- TEXT SEGMENT:
----
Search Unity

  1. Megacity Metro Demo now available. Download now.
    Dismiss Notice
  2. Unity support for visionOS is now available. Learn more in our blog post.
    Dismiss Notice

RT-Voice - Run-time text-to-speech solution

Discussion in 'Assets and Asset Store' started by Stefan-Laubenberger, Jul 10, 2015.

  1. m4a44

    m4a44

    Joined:
    Mar 13, 2013
    Posts:
    45
    Hey, are there any known limitations to how many speeches can be said in a session? I haven't seen anything in any documentation.

    Right now, using Azure as the provider, we are finding that after playing around 150 speeches, RT Voice just stops creating audio (The generated audio file is invalid) until we stop and start playmode again.

    We're also using the Global Caching, and a modified version of the Paralanguage script (if that helps).
     
  2. Stefan-Laubenberger

    Stefan-Laubenberger

    Joined:
    May 25, 2014
    Posts:
    1,976
    Hi

    We're not aware of any problems - I also did a quick test and generated 300 speeches with Azure and it worked.

    There are many possibilities why this could happen, like running out of disk pace, too many connections at once, invalid speeches (SSML tags), Azure settings etc.
    To investigate the issue, please provide more details on how exactly you are using our asset.
    It's also important to know the Unity and RT-Voice version.


    Cheers
    Stefan
     
  3. m4a44

    m4a44

    Joined:
    Mar 13, 2013
    Posts:
    45
    Ok, I will setup a test project then to see if I can narrow it down further.

    It takes around 16 minutes before failing (the vast majority of that from speech), and it's through Unity Visual Scripting (over around 14 speech nodes).
    Disk space is fine, only 1 connection at a time, text was properly setup (the speeches worked fine outside of the flow), and there aren't many Azure settings to change (changing the sample rate didn't fix it).
    Happened across 2 separate PCs at around the same line of speech (it is fairly consistent).

    Using Unity version 2021.2.11f1 and RT-Voice version 2022.1.2
     
    Last edited: Jun 9, 2022
  4. m4a44

    m4a44

    Joined:
    Mar 13, 2013
    Posts:
    45
    So, removed some fluff, changed all the speech lines to Lorum Ipsum and I am seeing that after 15 minutes of consecutive speech, it fails (seems to be a time based error, not amount error).
    About 3 UVS nodes, 28 speech clips with about 5 voices (got that number from the Global Cache, which is weird since it should be trying to load a clip that has the same text and voice from the cache, no?).

    Considering our game is narrative heavy, it looks like we managed to hit that seemingly arbitrary limit pretty easily...
     

    Attached Files:

  5. Stefan-Laubenberger

    Stefan-Laubenberger

    Joined:
    May 25, 2014
    Posts:
    1,976
    Hello again

    We found a solution to the problem!
    Please send us your invoice via email and we will give you the update.


    So long,
    Stefan
     
    m4a44 likes this.
----
- RAW DATA:
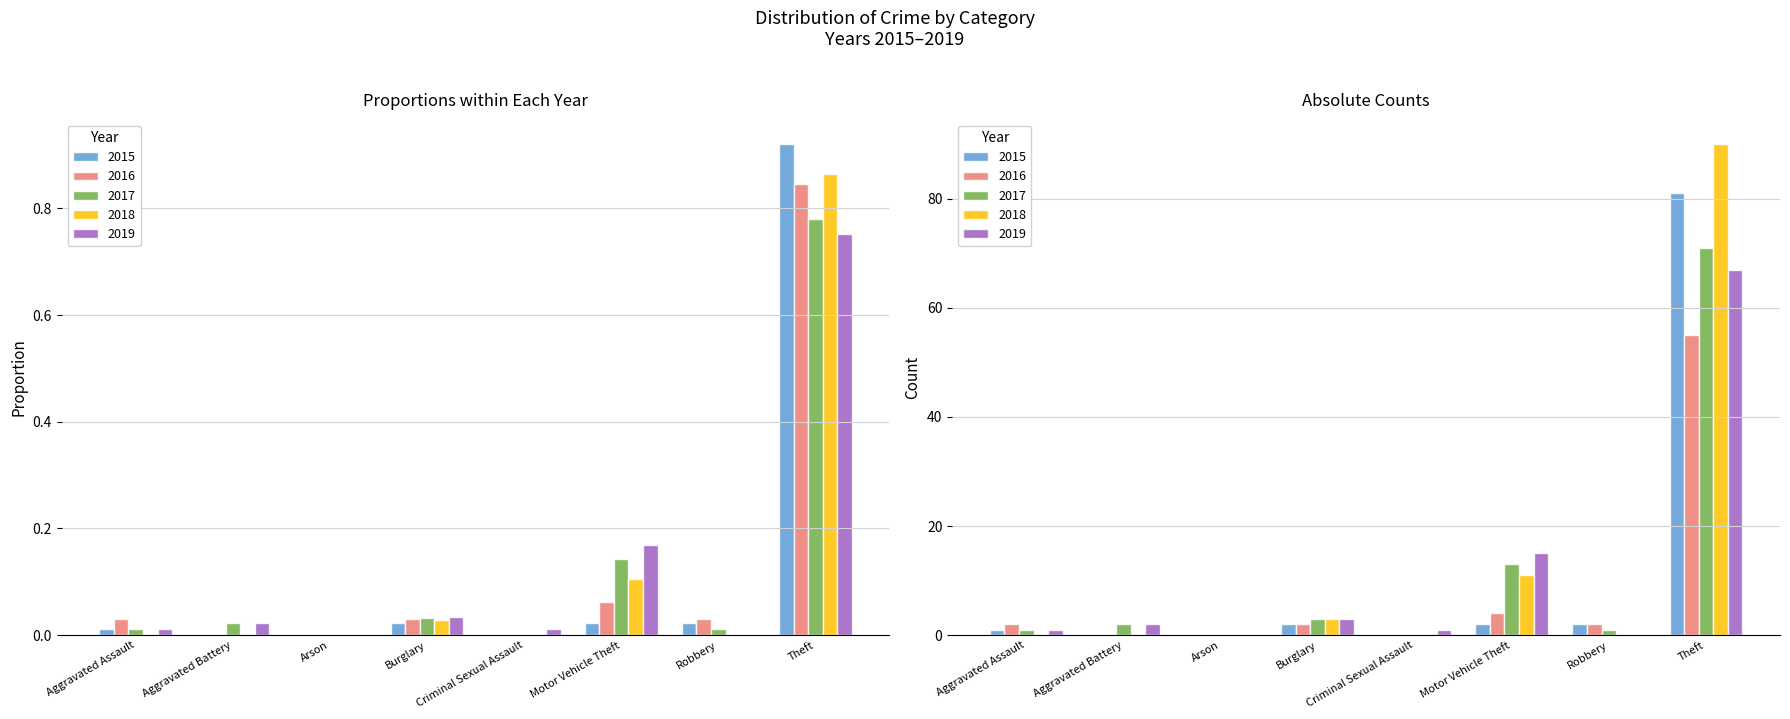

At which category does the chart reach its minimum across all series?

Aggravated Battery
----
- WHAT IS NEEDED: From the RT-Voice forum thread above, write out the passage from "Last edited: Jun" up to and including "not amount error).", word for word.

- RESPONSE BOX:
Last edited: Jun 9, 2022
  4. m4a44

    m4a44

    Joined:
    Mar 13, 2013
    Posts:
    45
    So, removed some fluff, changed all the speech lines to Lorum Ipsum and I am seeing that after 15 minutes of consecutive speech, it fails (seems to be a time based error, not amount error).